After trying to account for everything lost, and recounting everything to the police, we were left to the emptied house. Dr. Norvelle gathered everyone around and said she wanted to pray. She asked for protection from evil, for peace of heart, and some others things I didn’t quite translate fast enough to understand… and then Dr. Rudy added in at the end: “and please Lord have mercy on the robbers. Please help them not to starve. Help them to find jobs so that they can feed their families without thievery, and bless them.” Oh yeah… the robbers. I had been so upset about the missing coffee and feeling bad for the doctors that I hadn’t even thought about the people who must be desperate to break into a house just to find food.
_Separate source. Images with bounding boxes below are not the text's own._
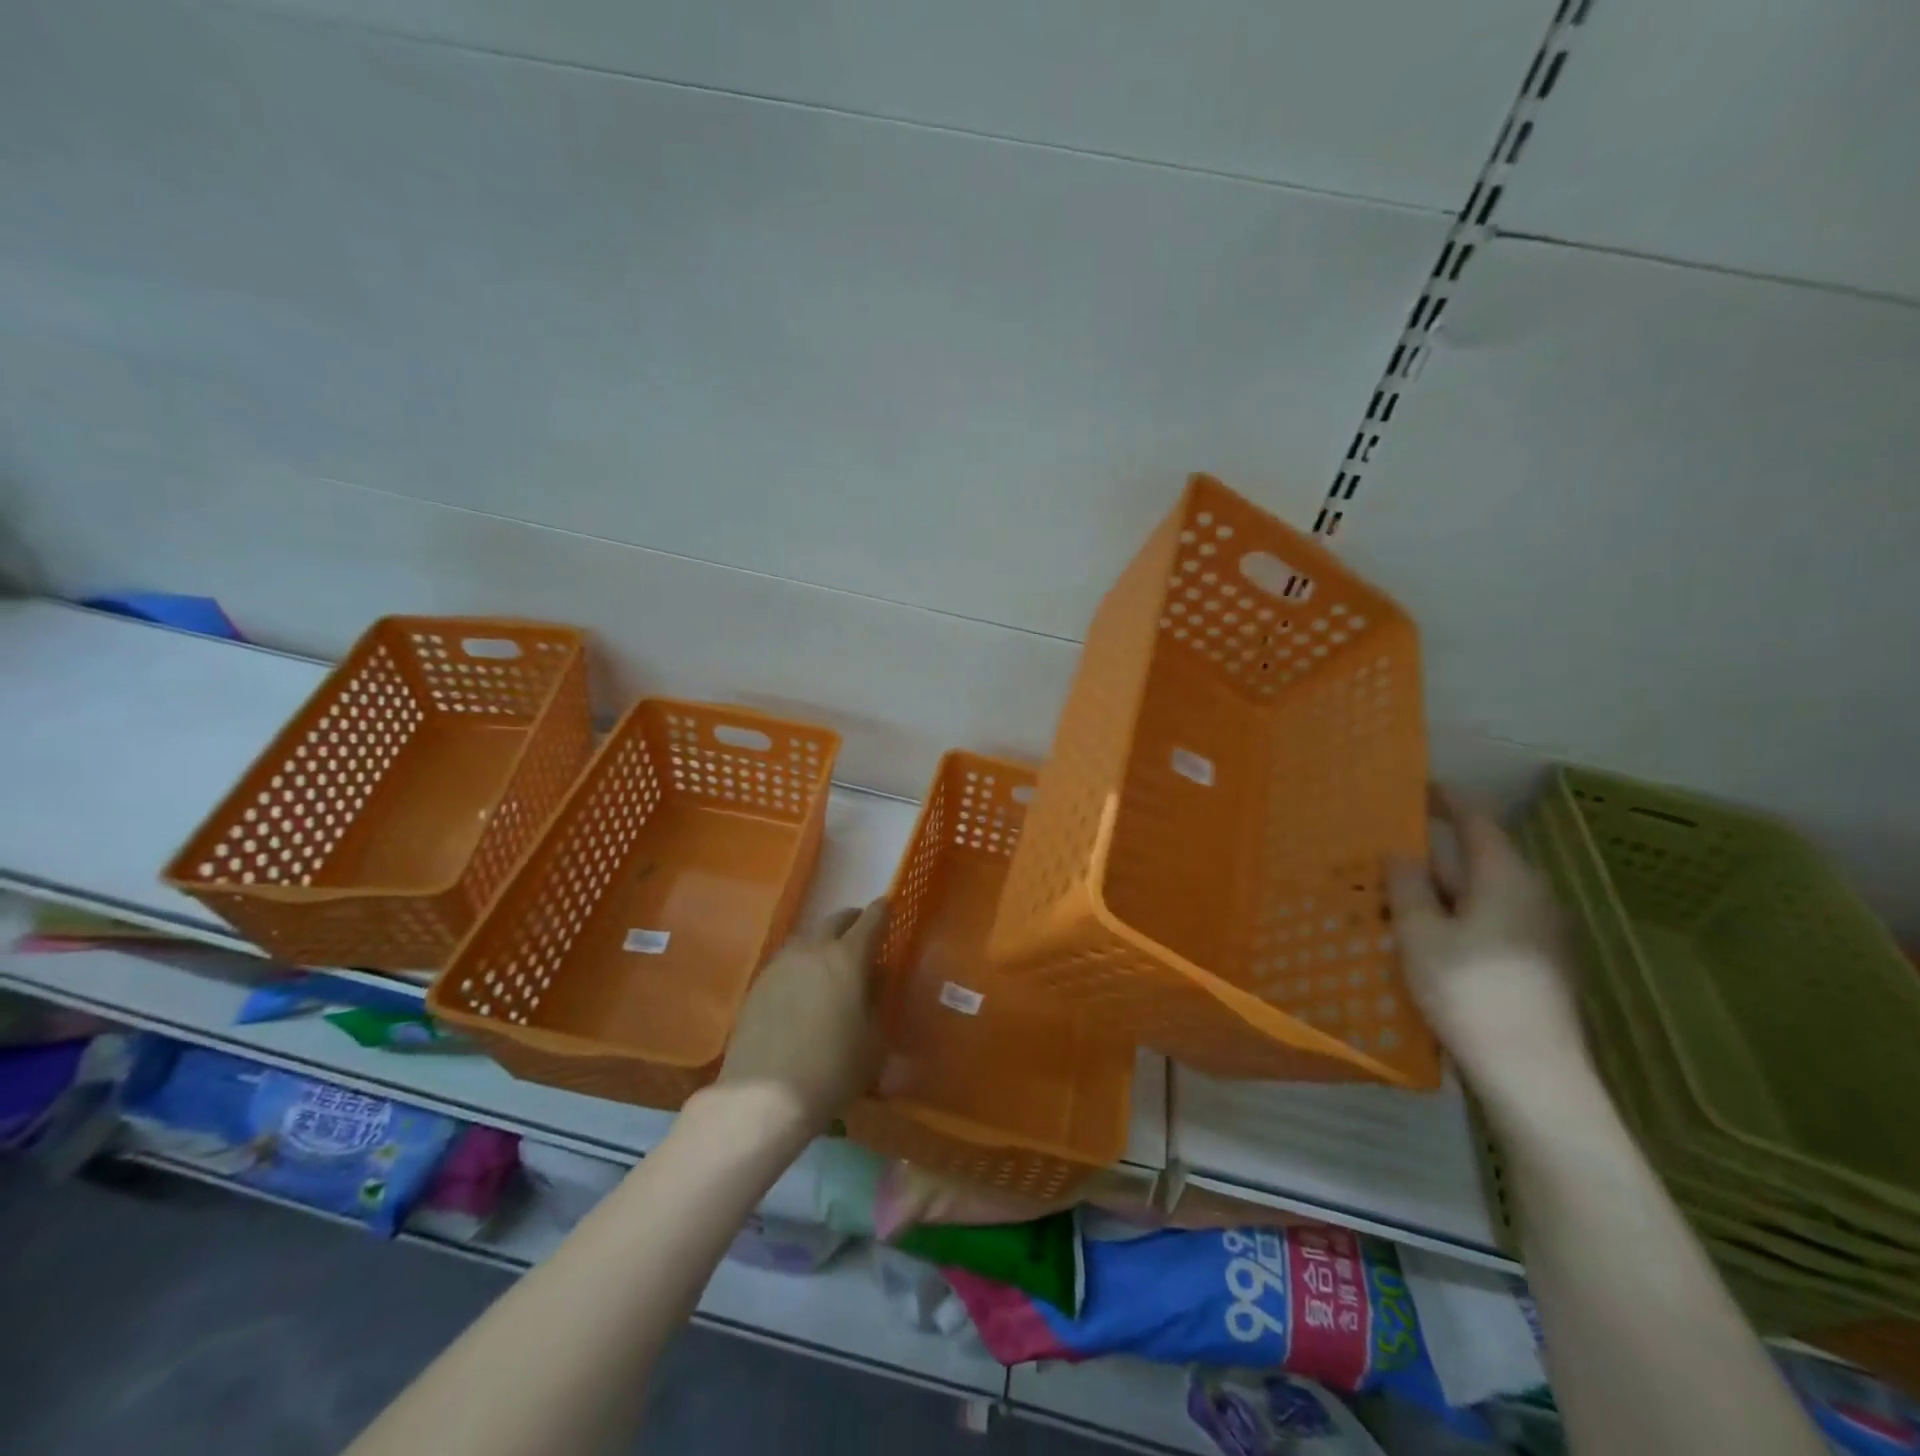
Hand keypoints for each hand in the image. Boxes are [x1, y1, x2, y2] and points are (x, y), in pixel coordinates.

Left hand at [714, 900, 887, 1138]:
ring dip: (823, 941)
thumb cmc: (832, 1070)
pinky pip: (786, 961)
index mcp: (848, 958)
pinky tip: (802, 986)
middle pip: (835, 921)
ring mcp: (781, 965)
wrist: (763, 1096)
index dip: (883, 911)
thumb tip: (875, 981)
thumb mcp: (874, 1044)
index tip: (889, 906)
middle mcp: (813, 950)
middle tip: (861, 931)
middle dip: (852, 920)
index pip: (871, 921)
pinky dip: (800, 964)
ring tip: (830, 960)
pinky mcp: (757, 985)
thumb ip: (877, 1005)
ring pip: (807, 938)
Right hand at [1386, 789, 1589, 1110]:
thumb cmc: (1469, 991)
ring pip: (1481, 895)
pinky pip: (1488, 922)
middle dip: (1435, 853)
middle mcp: (1532, 898)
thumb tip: (1402, 852)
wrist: (1532, 1072)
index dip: (1448, 802)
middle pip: (1479, 860)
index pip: (1477, 824)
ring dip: (1441, 889)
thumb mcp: (1420, 933)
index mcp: (1506, 880)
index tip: (1420, 787)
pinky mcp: (1535, 965)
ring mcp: (1539, 935)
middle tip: (1388, 848)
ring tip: (1396, 892)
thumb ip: (1408, 886)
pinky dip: (1455, 916)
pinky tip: (1425, 935)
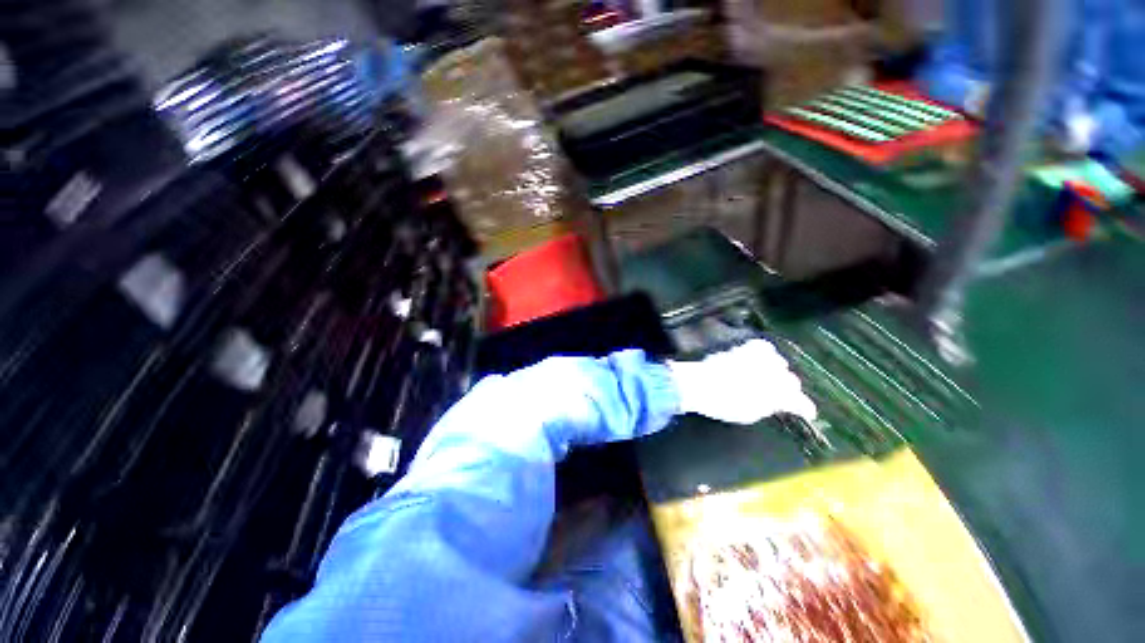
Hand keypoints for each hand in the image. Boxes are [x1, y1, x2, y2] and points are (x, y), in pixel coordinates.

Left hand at [668, 339, 816, 424]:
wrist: (697, 384)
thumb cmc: (722, 403)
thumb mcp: (749, 413)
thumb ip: (769, 406)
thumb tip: (780, 403)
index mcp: (774, 393)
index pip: (798, 400)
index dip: (804, 408)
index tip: (808, 413)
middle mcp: (770, 373)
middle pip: (790, 379)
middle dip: (789, 389)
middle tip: (782, 396)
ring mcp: (756, 359)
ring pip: (779, 362)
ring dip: (777, 371)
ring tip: (770, 377)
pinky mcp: (742, 349)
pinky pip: (762, 347)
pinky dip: (766, 353)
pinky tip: (763, 358)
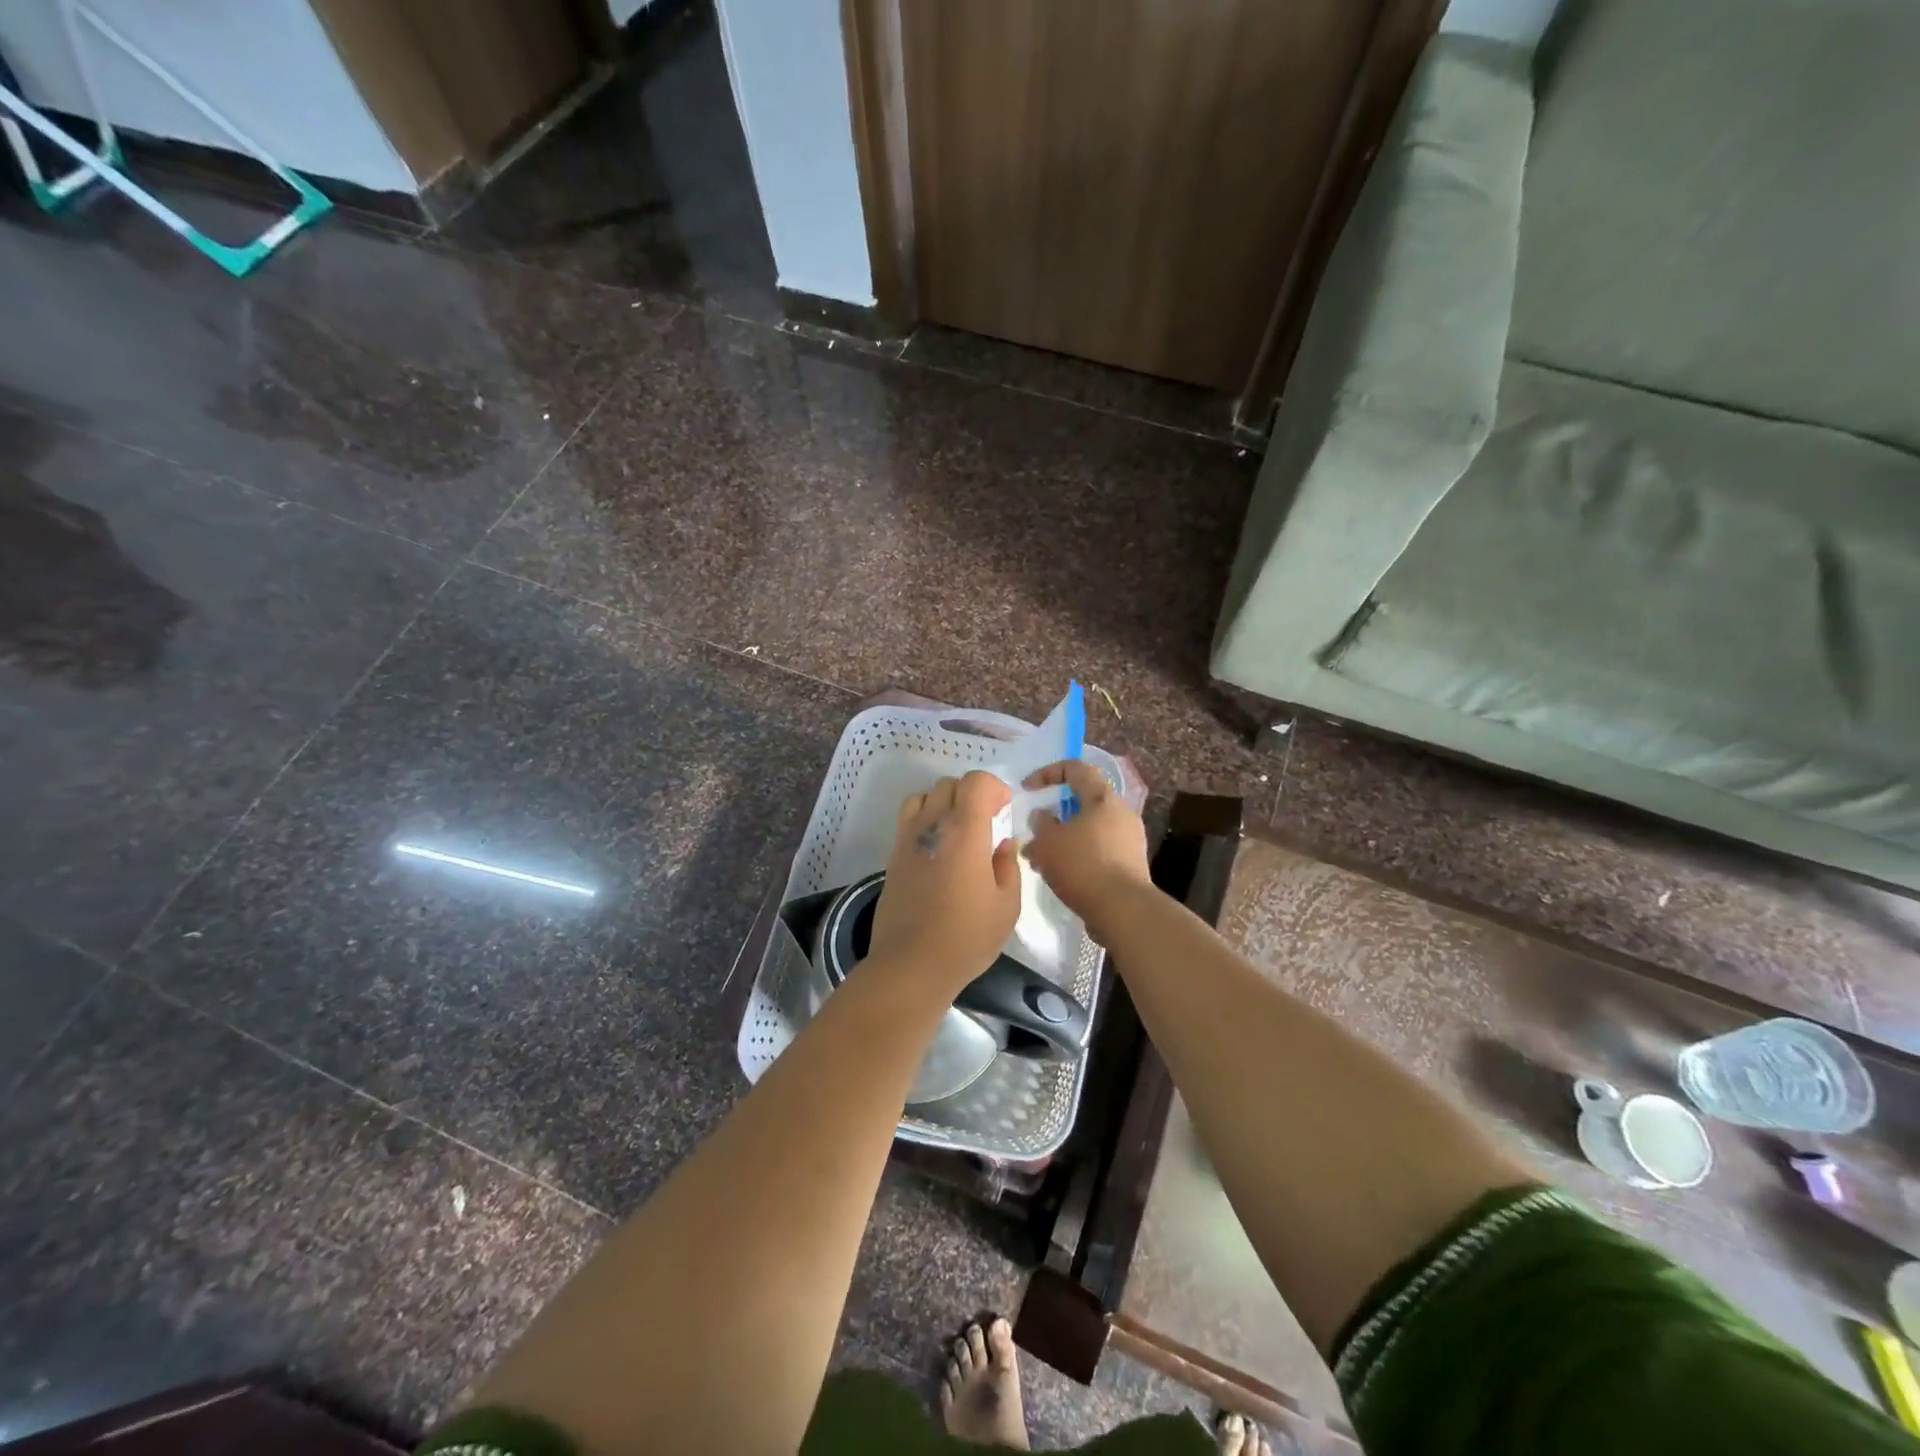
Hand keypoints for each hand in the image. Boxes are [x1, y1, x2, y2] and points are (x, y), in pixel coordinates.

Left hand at [869, 772, 1021, 988]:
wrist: (911, 964)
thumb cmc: (966, 937)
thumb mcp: (1006, 907)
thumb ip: (1008, 867)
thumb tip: (1004, 844)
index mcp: (965, 833)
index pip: (975, 783)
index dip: (993, 787)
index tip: (1004, 807)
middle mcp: (933, 826)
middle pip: (949, 784)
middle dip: (971, 793)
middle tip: (986, 818)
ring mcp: (908, 839)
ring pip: (924, 796)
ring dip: (943, 801)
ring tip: (957, 828)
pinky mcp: (893, 856)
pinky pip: (908, 818)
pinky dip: (924, 818)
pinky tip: (937, 847)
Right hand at [1022, 760, 1151, 941]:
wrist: (1123, 910)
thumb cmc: (1082, 866)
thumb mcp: (1048, 842)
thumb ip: (1041, 823)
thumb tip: (1043, 816)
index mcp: (1103, 798)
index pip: (1076, 769)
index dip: (1048, 773)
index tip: (1028, 788)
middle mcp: (1121, 813)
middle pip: (1083, 802)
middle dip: (1055, 815)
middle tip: (1035, 831)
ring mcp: (1130, 840)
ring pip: (1089, 829)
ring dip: (1064, 839)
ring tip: (1041, 859)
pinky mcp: (1131, 865)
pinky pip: (1099, 850)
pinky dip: (1078, 856)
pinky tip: (1060, 876)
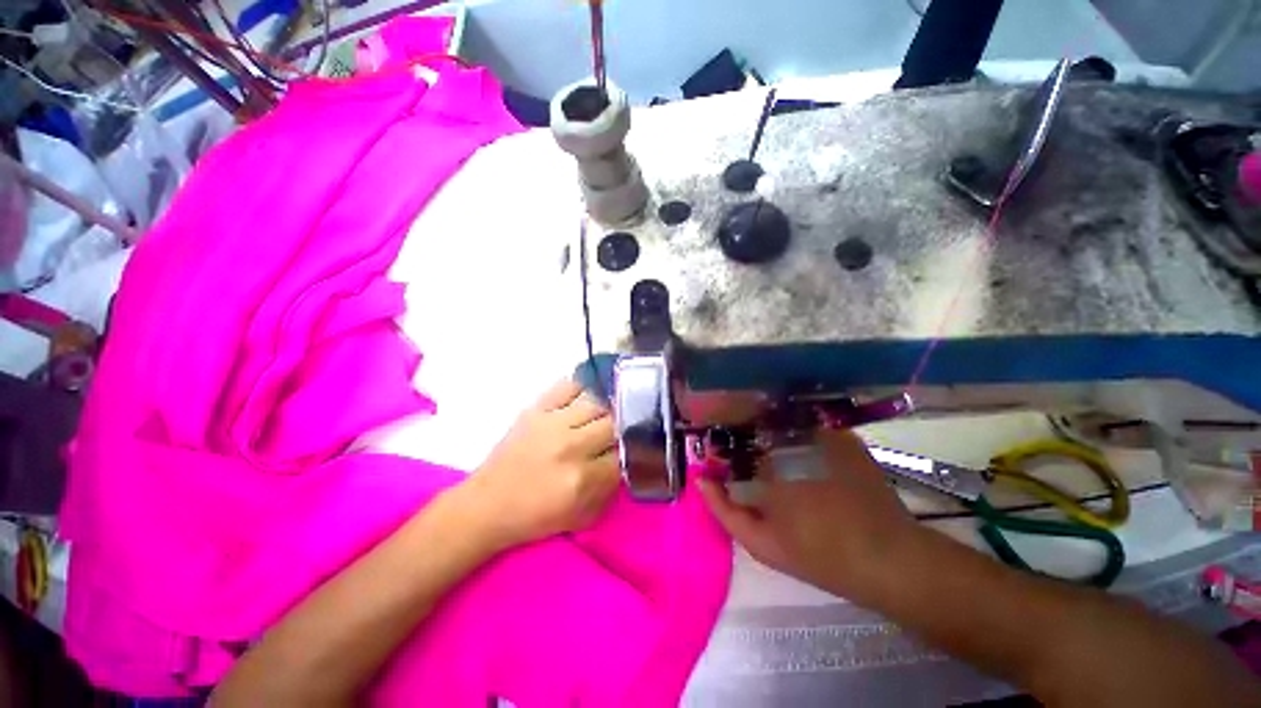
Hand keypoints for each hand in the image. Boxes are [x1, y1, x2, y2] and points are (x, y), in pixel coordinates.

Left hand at [460, 378, 619, 549]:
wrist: (488, 504)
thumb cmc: (535, 517)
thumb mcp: (581, 517)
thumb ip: (609, 490)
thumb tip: (625, 461)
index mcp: (582, 479)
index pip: (623, 455)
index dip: (628, 454)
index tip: (626, 454)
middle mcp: (571, 447)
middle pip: (614, 424)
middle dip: (620, 431)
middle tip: (616, 436)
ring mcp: (552, 423)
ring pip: (597, 403)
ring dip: (605, 411)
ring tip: (603, 418)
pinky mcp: (536, 409)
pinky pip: (568, 386)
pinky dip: (582, 389)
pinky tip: (585, 399)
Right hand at [699, 429, 920, 601]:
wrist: (888, 558)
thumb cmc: (819, 554)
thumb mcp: (762, 543)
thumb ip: (724, 510)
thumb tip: (703, 480)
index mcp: (768, 462)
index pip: (733, 438)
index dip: (725, 446)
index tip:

How hungry must you be to come to that point? I certainly have never experienced that hunger.
Peter (the doctors’ son) just turned 15 recently. For his birthday he asked for a nerf gun, a birthday cake,…. and a bag of rice, some beans, and cooking oil. Wait, what? I was confused when he unwrapped the huge 50 pound bag of rice. We have enough food in the house… why did Peter want more? Then, that night, all the local boys came over and Peter cooked them rice and beans. Ever since his birthday, every couple days the boys all pile into the house in the evening and cook together. Rice,beans, and sometimes they bring some fish recently caught at the river. I never thought that these skinny soccer boys I see every week might not be eating regularly, but Peter knew.
Even after 6 months here, I still do not recognize all the poverty around me. There is so much need. I plan on buying another bag of rice, and some beans to leave with Peter. At least the soccer boys will get another month or so of regular meals. Perhaps with enough food in their stomachs they will be able to concentrate in school and affect their future. Perhaps not. I don’t know how to fix the larger problem, but the reminder is good. There is always someone who could use a hand, if I could only stop focusing on my little problems long enough to see them.